What the task requires
Copy the listing below word for word, from the line containing "latitude: 38.9277" through the end of the listing, with both of those lines included.

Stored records
— Start —

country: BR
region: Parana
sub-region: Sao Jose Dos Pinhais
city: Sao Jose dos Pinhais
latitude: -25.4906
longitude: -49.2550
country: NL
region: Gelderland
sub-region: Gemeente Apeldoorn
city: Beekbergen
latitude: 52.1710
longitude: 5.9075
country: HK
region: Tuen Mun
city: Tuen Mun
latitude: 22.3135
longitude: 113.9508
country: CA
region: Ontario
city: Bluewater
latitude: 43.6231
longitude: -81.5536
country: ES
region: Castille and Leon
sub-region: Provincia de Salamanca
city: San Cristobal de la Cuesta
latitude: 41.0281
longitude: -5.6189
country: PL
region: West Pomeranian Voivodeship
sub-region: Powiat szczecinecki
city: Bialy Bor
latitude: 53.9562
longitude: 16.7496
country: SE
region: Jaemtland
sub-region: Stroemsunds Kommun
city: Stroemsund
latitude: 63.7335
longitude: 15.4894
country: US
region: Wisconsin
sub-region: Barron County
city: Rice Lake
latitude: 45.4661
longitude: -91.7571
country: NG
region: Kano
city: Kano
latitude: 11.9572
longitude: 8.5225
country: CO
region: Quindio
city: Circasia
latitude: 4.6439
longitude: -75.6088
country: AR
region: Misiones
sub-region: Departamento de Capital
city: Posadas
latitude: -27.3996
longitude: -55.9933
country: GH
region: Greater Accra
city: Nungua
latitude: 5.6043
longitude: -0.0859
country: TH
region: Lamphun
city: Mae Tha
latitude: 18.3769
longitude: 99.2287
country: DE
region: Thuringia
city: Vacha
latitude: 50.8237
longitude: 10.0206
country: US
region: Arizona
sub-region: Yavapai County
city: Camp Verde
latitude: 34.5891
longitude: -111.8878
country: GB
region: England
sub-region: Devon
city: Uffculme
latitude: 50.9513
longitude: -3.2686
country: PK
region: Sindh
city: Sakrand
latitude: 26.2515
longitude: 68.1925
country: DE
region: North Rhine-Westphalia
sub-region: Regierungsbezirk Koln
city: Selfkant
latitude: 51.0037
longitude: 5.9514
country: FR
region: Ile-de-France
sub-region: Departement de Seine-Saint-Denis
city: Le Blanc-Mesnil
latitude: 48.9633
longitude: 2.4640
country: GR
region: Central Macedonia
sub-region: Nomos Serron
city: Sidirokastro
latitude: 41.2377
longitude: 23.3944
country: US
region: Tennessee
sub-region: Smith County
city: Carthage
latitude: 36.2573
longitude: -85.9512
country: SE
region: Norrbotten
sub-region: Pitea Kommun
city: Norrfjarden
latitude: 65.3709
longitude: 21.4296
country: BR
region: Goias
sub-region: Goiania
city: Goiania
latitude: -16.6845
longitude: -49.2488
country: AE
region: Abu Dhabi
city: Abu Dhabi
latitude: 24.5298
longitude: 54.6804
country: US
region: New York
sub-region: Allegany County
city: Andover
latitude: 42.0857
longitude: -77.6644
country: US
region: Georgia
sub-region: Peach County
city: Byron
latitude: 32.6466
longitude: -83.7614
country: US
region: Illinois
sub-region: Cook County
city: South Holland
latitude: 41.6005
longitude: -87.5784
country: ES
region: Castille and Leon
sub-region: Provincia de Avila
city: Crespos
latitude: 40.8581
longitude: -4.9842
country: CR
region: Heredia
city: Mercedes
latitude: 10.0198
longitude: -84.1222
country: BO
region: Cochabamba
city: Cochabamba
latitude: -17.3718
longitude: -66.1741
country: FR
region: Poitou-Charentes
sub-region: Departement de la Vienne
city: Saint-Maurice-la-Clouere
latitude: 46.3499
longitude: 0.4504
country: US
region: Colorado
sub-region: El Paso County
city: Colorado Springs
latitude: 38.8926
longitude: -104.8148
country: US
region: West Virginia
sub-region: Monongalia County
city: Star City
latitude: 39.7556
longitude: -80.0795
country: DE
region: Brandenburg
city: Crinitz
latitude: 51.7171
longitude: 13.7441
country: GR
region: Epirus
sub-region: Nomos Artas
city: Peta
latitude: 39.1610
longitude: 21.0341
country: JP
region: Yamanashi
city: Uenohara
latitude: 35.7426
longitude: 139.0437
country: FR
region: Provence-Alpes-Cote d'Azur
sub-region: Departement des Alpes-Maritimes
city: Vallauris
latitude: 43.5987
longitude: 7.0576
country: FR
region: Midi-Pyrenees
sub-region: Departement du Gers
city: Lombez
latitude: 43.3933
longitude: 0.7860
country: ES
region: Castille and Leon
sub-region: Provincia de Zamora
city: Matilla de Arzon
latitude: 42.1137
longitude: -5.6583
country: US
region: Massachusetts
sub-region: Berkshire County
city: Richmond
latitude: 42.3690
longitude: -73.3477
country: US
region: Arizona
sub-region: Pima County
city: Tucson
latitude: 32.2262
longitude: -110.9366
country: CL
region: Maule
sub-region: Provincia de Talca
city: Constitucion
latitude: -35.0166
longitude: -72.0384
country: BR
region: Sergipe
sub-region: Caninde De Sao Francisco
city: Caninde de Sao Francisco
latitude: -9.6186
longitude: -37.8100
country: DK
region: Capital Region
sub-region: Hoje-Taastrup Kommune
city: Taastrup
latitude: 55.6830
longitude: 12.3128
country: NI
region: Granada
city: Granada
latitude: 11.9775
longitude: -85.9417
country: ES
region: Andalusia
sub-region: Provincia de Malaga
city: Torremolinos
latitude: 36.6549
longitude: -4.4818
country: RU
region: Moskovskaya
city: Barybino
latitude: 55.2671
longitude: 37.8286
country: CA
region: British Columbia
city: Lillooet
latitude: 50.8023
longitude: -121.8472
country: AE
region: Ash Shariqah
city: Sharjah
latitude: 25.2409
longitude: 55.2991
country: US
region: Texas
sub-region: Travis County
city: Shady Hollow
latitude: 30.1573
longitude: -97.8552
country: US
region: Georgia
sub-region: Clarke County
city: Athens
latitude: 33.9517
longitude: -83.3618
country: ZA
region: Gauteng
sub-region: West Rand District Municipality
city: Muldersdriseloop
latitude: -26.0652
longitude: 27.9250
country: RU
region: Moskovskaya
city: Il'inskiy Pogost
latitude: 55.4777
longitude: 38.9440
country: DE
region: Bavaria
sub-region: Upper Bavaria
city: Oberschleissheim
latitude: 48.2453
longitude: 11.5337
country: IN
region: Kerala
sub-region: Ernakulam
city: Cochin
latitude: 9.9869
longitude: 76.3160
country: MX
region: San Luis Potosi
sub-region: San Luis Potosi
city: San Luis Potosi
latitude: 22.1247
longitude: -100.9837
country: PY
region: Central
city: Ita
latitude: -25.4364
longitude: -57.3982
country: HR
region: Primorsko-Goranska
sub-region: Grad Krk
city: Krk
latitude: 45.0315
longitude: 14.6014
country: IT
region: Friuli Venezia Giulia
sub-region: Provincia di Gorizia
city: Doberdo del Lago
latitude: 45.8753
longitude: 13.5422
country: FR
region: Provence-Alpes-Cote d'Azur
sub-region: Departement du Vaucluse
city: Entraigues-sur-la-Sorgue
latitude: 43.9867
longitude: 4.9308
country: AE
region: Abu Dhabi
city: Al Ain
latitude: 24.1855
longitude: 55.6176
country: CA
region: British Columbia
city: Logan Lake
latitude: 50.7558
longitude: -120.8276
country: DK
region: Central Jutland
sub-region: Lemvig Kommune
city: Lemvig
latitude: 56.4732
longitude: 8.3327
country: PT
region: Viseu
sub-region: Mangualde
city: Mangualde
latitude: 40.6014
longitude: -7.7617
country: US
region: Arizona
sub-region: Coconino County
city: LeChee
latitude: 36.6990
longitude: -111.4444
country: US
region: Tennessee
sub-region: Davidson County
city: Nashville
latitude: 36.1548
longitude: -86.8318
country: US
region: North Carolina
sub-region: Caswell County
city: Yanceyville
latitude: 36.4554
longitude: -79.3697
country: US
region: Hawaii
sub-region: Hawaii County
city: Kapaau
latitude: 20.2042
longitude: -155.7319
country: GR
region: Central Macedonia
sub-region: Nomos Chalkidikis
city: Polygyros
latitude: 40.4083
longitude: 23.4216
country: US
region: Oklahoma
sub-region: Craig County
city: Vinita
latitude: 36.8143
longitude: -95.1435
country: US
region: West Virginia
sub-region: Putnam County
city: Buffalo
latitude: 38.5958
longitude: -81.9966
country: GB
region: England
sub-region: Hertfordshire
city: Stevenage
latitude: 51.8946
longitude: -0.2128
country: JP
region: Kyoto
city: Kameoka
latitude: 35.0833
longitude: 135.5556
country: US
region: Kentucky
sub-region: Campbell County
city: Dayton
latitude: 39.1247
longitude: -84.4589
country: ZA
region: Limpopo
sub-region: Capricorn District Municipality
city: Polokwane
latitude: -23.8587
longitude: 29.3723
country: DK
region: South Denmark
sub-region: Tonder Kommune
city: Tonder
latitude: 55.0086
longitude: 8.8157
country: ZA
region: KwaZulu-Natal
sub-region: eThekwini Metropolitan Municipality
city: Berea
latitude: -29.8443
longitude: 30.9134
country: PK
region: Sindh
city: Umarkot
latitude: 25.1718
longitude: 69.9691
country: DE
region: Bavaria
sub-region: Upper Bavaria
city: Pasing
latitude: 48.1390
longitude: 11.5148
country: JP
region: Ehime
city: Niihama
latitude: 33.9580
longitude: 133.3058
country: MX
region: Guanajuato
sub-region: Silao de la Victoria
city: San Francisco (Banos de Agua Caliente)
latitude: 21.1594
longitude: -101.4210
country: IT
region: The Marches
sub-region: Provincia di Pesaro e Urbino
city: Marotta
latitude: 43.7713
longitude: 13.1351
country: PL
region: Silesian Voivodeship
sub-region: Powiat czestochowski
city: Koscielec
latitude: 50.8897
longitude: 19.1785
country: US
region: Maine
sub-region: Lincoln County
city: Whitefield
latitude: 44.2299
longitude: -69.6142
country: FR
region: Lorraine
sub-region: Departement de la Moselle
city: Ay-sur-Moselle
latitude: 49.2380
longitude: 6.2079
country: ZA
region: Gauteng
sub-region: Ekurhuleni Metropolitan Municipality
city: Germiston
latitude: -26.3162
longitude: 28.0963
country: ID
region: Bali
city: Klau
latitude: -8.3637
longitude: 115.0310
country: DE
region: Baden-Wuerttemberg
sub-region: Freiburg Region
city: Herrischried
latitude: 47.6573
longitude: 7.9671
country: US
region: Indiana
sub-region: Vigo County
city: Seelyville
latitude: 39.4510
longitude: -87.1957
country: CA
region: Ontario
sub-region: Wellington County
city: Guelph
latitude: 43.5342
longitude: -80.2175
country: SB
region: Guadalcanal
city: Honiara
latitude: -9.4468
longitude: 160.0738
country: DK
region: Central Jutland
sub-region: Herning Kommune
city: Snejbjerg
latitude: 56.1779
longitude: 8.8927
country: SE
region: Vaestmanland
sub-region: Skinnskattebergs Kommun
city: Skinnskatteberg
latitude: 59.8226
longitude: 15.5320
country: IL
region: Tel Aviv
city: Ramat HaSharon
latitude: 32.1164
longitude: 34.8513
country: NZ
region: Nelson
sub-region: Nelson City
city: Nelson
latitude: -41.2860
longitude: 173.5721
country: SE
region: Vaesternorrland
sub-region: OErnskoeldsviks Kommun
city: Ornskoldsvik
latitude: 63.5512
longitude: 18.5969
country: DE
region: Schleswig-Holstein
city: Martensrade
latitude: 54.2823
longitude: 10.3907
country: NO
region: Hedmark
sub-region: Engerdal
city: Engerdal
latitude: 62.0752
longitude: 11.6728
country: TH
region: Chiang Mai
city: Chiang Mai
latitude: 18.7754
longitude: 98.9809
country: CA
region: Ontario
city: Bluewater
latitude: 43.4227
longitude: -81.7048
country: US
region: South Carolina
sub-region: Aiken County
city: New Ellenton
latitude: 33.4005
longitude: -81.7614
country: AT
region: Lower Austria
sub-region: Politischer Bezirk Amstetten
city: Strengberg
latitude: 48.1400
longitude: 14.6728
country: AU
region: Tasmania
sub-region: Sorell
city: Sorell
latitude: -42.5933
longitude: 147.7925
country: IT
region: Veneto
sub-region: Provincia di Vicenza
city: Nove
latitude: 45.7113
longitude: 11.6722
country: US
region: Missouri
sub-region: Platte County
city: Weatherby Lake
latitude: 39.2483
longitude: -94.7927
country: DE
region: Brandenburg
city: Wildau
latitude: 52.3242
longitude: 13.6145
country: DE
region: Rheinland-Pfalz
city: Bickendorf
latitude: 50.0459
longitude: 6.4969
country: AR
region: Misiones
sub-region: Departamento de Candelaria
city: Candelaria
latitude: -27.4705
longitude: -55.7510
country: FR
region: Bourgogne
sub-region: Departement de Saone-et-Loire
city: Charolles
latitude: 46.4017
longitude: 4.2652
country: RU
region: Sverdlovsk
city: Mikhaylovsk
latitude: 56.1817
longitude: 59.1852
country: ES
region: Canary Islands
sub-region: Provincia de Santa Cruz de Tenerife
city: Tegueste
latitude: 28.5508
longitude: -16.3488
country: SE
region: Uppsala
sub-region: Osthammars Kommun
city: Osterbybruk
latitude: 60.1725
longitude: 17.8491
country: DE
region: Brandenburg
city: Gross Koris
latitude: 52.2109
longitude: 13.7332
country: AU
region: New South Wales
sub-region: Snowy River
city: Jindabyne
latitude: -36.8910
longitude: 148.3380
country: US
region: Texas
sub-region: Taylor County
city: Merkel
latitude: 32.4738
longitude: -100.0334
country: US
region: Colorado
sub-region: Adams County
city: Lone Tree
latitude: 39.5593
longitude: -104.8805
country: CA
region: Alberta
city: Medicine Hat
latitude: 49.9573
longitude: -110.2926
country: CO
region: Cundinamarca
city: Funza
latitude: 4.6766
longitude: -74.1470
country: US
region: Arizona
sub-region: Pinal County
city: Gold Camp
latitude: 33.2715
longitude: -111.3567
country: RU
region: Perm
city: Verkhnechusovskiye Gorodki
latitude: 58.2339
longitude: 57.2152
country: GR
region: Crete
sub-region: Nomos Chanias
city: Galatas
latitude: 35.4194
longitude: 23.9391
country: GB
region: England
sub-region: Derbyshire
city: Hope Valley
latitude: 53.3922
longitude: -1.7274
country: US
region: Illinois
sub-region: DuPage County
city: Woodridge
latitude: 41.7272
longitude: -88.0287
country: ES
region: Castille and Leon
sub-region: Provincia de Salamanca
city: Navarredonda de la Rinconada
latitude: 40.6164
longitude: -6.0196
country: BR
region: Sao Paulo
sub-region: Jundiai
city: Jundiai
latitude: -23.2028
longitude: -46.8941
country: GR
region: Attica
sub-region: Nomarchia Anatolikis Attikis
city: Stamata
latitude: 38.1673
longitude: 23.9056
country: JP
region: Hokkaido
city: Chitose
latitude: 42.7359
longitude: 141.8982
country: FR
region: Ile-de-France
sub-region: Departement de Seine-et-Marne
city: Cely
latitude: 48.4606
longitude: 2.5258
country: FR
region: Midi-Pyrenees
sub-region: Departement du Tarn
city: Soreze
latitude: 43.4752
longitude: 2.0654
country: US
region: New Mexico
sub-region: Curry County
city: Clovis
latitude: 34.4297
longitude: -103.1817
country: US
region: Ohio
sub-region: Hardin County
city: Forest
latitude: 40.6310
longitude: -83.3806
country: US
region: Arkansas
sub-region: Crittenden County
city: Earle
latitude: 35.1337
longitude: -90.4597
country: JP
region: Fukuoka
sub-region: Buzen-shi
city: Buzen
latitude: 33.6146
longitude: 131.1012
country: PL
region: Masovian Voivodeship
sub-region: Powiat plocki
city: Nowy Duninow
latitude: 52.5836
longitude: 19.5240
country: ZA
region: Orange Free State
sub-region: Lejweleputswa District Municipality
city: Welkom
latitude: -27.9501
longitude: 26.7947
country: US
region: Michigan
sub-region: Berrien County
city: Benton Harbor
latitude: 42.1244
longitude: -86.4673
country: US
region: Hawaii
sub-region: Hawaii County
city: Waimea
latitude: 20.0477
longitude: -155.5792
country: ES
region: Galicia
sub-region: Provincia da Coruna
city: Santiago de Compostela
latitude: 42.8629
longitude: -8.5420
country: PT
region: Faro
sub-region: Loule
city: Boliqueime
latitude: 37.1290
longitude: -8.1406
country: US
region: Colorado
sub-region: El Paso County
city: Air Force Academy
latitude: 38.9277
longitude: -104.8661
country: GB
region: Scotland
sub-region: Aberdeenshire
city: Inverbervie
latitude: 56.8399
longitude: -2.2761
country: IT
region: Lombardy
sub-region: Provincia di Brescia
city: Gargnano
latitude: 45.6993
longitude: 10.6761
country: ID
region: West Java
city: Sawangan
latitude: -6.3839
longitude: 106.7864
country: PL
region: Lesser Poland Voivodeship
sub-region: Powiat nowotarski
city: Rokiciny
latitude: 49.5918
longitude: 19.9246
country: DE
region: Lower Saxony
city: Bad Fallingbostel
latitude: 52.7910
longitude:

— End —

Reply
latitude: 38.9277
longitude: -104.8661
country: GB
region: Scotland
sub-region: Aberdeenshire
city: Inverbervie
latitude: 56.8399
longitude: -2.2761
country: IT
region: Lombardy
sub-region: Provincia di Brescia
city: Gargnano
latitude: 45.6993
longitude: 10.6761
country: ID
region: West Java
city: Sawangan
latitude: -6.3839
longitude: 106.7864
country: PL
region: Lesser Poland Voivodeship
sub-region: Powiat nowotarski
city: Rokiciny
latitude: 49.5918
longitude: 19.9246
country: DE
region: Lower Saxony
city: Bad Fallingbostel
latitude: 52.7910
longitude:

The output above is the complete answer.